§ **Job**:
Can you reproduce the data below line for line, leaving out the pictures?
+++ Provided records
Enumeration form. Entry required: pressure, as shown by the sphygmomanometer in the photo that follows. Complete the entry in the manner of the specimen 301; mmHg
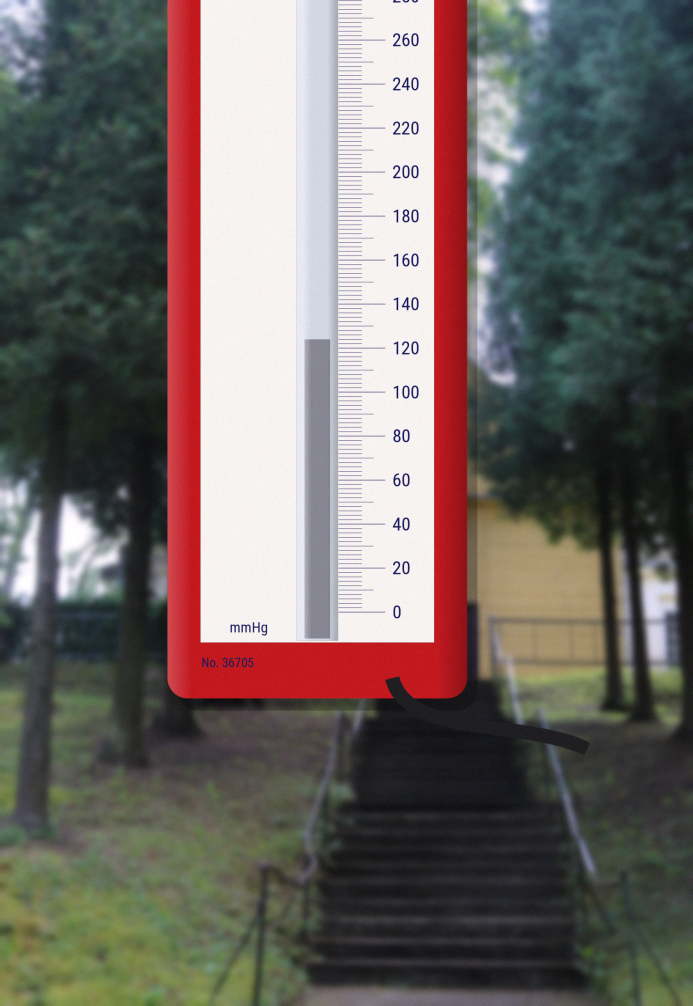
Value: 124; mmHg
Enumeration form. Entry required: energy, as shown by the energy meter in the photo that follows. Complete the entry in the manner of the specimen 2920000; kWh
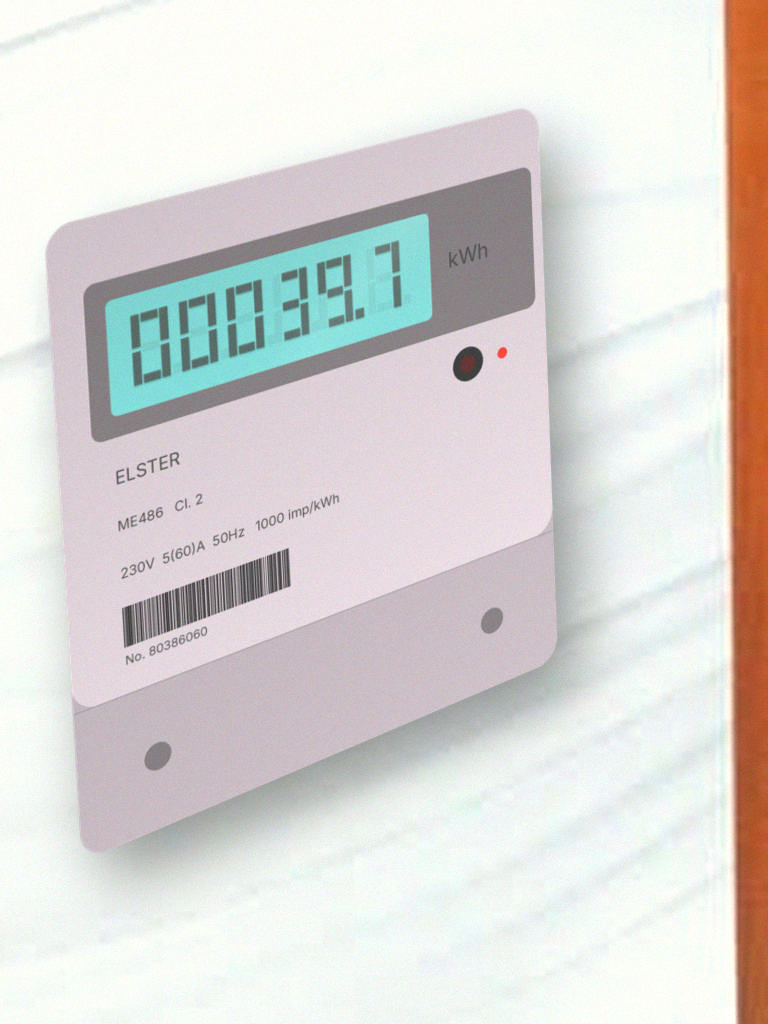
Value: 39.7; kWh
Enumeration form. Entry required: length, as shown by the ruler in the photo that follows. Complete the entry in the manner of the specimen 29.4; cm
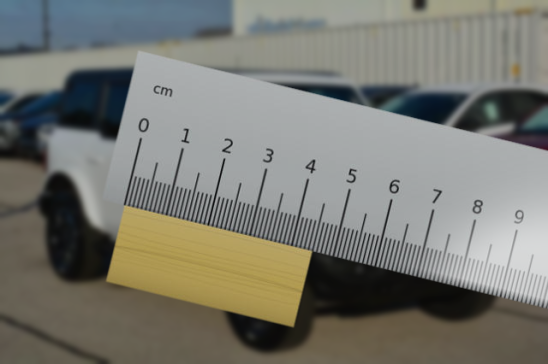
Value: 4.5; cm
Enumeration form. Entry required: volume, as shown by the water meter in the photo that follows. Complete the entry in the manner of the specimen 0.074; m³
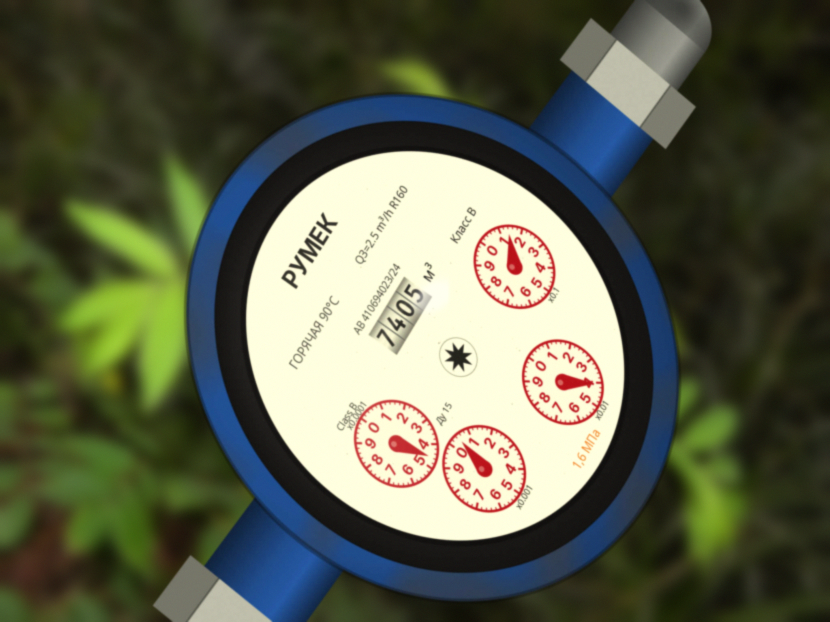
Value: 7405.1404; m³
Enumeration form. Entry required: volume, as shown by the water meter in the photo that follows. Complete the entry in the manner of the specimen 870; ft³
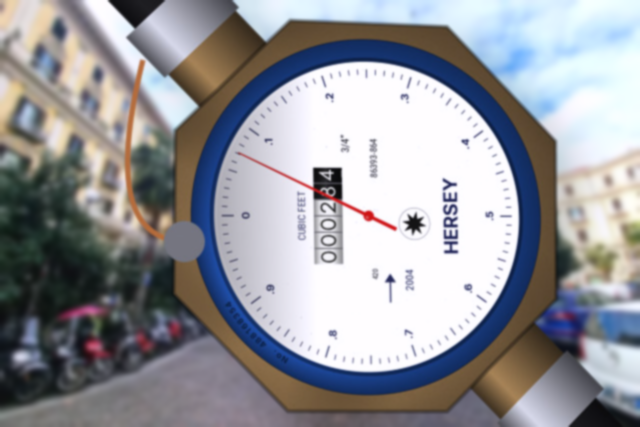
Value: 284.07; ft³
++++++
§ **Output of the exercise**:
Enumeration form. Entry required: pressure, as shown by the sphygmomanometer in the photo that follows. Complete the entry in the manner of the specimen 301; mmHg
Value: 124; mmHg
Enumeration form. Entry required: energy, as shown by the energy meter in the photo that follows. Complete the entry in the manner of the specimen 2920000; kWh
Value: 39.7; kWh
Enumeration form. Entry required: length, as shown by the ruler in the photo that follows. Complete the entry in the manner of the specimen 29.4; cm
Value: 4.5; cm
Enumeration form. Entry required: volume, as shown by the water meter in the photo that follows. Complete the entry in the manner of the specimen 0.074; m³
Value: 7405.1404; m³
Enumeration form. Entry required: volume, as shown by the water meter in the photo that follows. Complete the entry in the manner of the specimen 870; ft³
Value: 284.07; ft³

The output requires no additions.